Your second question concerns whether a municipal judge may issue such a commitment order, particularly when the offense charged is a class A or B misdemeanor. The warrant of commitment is defined by article 16.20 of the Code of Criminal Procedure, which further stipulates its requisites. According to article 16.20, “A `commitment’ is an order signed by the proper magistrate directing a sheriff to receive and place in jail the person so committed.”
“Magistrate” is defined by article 2.09 of the Code to include, inter alia, “the justices of the peace, the mayors and recorders and the judges of the city courts of incorporated cities or towns.” Accordingly, a municipal court judge is a magistrate for the purposes of article 16.20.
It has been suggested that municipal court judges, however, are not “proper” magistrates, and therefore lack power to issue enforceable commitment orders, because they cannot try class A and B misdemeanors. The term is not defined in the statute. However, reading article 16.20 in its entirety, we are satisfied that “proper” refers to venue only. One of the requisites of the commitment order is “[w]hen the prisoner is sent out of the county where the prosecution arose, the warrant of commitment shall state that there is no safe jail in the proper county.” In our view, reading this requirement together with the reference to a “proper magistrate,” a proper magistrate is one who holds office in the proper county. Accordingly, we find no basis for the argument that municipal judges may not issue commitment orders for persons accused of class A or B misdemeanors.

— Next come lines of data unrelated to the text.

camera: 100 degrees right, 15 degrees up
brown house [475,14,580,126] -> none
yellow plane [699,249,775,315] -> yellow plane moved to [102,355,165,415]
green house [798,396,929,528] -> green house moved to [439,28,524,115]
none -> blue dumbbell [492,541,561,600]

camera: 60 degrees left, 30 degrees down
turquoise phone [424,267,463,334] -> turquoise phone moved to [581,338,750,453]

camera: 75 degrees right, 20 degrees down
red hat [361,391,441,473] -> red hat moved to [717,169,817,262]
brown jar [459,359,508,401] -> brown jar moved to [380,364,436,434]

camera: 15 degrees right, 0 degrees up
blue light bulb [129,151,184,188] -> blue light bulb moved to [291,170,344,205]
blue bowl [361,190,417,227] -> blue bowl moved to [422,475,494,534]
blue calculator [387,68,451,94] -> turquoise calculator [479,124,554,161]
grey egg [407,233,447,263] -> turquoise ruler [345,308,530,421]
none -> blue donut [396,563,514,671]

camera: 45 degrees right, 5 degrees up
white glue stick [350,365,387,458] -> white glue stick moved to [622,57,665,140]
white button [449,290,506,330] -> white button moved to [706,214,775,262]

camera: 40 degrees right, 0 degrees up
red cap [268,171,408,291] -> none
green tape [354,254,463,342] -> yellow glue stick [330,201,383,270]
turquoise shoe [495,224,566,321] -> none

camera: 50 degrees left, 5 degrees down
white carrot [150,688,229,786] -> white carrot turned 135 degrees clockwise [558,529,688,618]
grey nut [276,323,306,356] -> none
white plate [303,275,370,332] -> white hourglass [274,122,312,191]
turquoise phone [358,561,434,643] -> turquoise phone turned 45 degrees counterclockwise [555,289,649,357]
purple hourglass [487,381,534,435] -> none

You ask, finally, who is responsible for the cost of incarceration if a municipal court judge issues a commitment order and the sheriff refuses to take custody of the prisoner. We believe that Attorney General OpinionJM-151 and article 2.18 answer this question as well. Once a magistrate has issued a commitment order, the duty to incarcerate the prisoner, along with the necessary cost incident thereto, falls upon the sheriff.
Attorney General Opinion JM-1009 leads to the same conclusion. In that opinion, the question was posed whether a city or a county was responsible for the maintenance of prisoners who had violated city traffic laws that implemented article 6701d, V.T.C.S. This office answered:
Because persons incarcerated for violating municipal traffic ordinances that implement article 6701d are considered state statute violators, the city is relieved of its obligation to provide for the maintenance of such prisoners once they are accepted for incarceration by the sheriff of the county.
JM-1009 (1989) at 6.
In your hypothetical, the sheriff has not accepted the prisoners. However, the refusal to do so is not an exercise of discretion, but is rather, according to the plain language of article 2.18, a violation of duty. The sheriff cannot avoid the cost of his duty by refusal to undertake it. Accordingly, once the commitment order is issued, the responsibility for maintaining these state law prisoners devolves upon the county.
If a city police officer arrests a person for violating a state statute and a magistrate issues a commitment order for the prisoner, the county is required to incarcerate the prisoner. A municipal court judge is a proper magistrate to issue such an order if he holds office in the proper county for venue purposes. Should the sheriff refuse to take custody of the prisoner, the county is responsible for the prisoner’s maintenance.
Yours very truly,
DAN MORALES Attorney General of Texas
JORGE VEGA First Assistant Attorney General
SARAH J. SHIRLEY Chair, Opinion Committee
Prepared by James Tourtelott Assistant Attorney General
 Attorney General Opinion JM-151 did not overrule, and this opinion should not be construed to overrule, Attorney General Opinion MW-52
(1979), which held that a sheriff has no duty to confine a person in the county jail solely for the violation of a municipal ordinance.